With large numbers, these differences might average out, but such an averaging effect doesn’t always work well when sample sizes are small.
This is one reason why “statistically significant” findings from small Phase 2 trials fail to replicate in larger Phase 3 trials.
This isn’t to say that this will occur in Arkadir’s study, so much as it is a reason to maintain a sense of reserve when results are finally reported.
This trial “is as good as you can do right now, with a Phase 2 study,” Raphael said.
Arkadir holds no illusion regarding such challenges. Despite addressing an important unmet need in the Parkinson’s community, recruitment into a trial like his is a challenge.
“We did not recruit the number of patients we hoped for,” he said in an interview. “And this is for two reasons.
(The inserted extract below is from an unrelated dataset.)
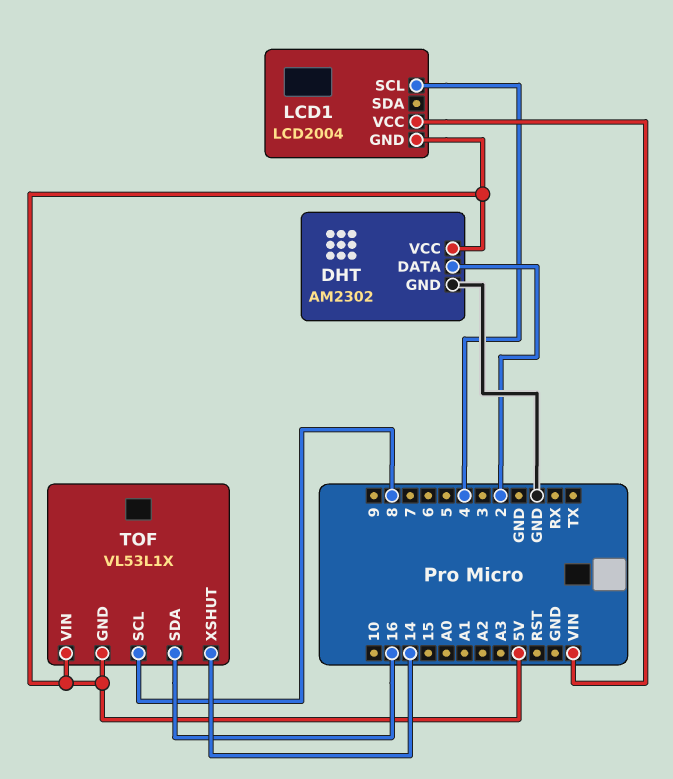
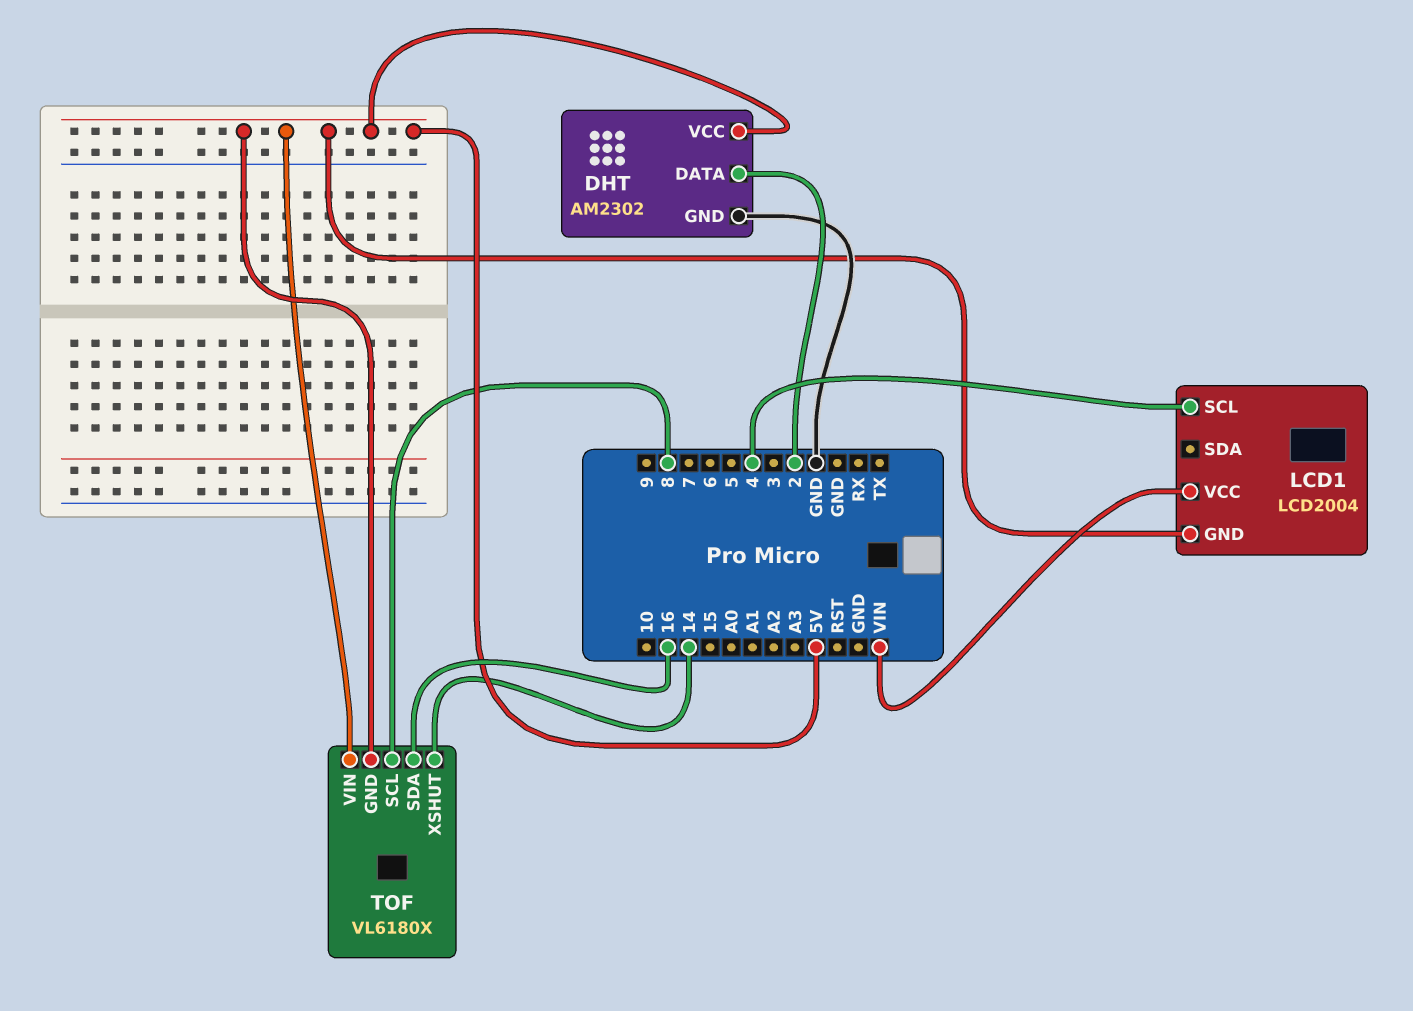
TOF: VL53L1X -> VL6180X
First, it’s hard to recruit patients for a study which is not supported by the industry. … [Second,] it’s not easy to do a clinical trial with a substance that you can just buy on Amazon.”
If someone hears that mannitol might help with their symptoms, for instance, and can simply order it online, then why bother with the possibility of being given a placebo instead?
Arkadir also points out that the global COVID-19 pandemic effectively halted the trial’s last year of recruitment.
Because of this, he says the study lacks sufficient power to really determine mannitol’s effectiveness.
Nonetheless, he hopes the data they are collecting will provide enough information regarding mannitol’s efficacy that he can secure funding for a larger trial.
Sadeh talks of CliniCrowd “harnessing the power of the global cloud.” It is a compelling idea, the potential of which has yet to be uncovered. As for mannitol, although evidence is growing, there is still work to be done, but with the help of CliniCrowd and Arkadir, the data needed to prove its effects on Parkinson’s — one way or the other — may become a reality.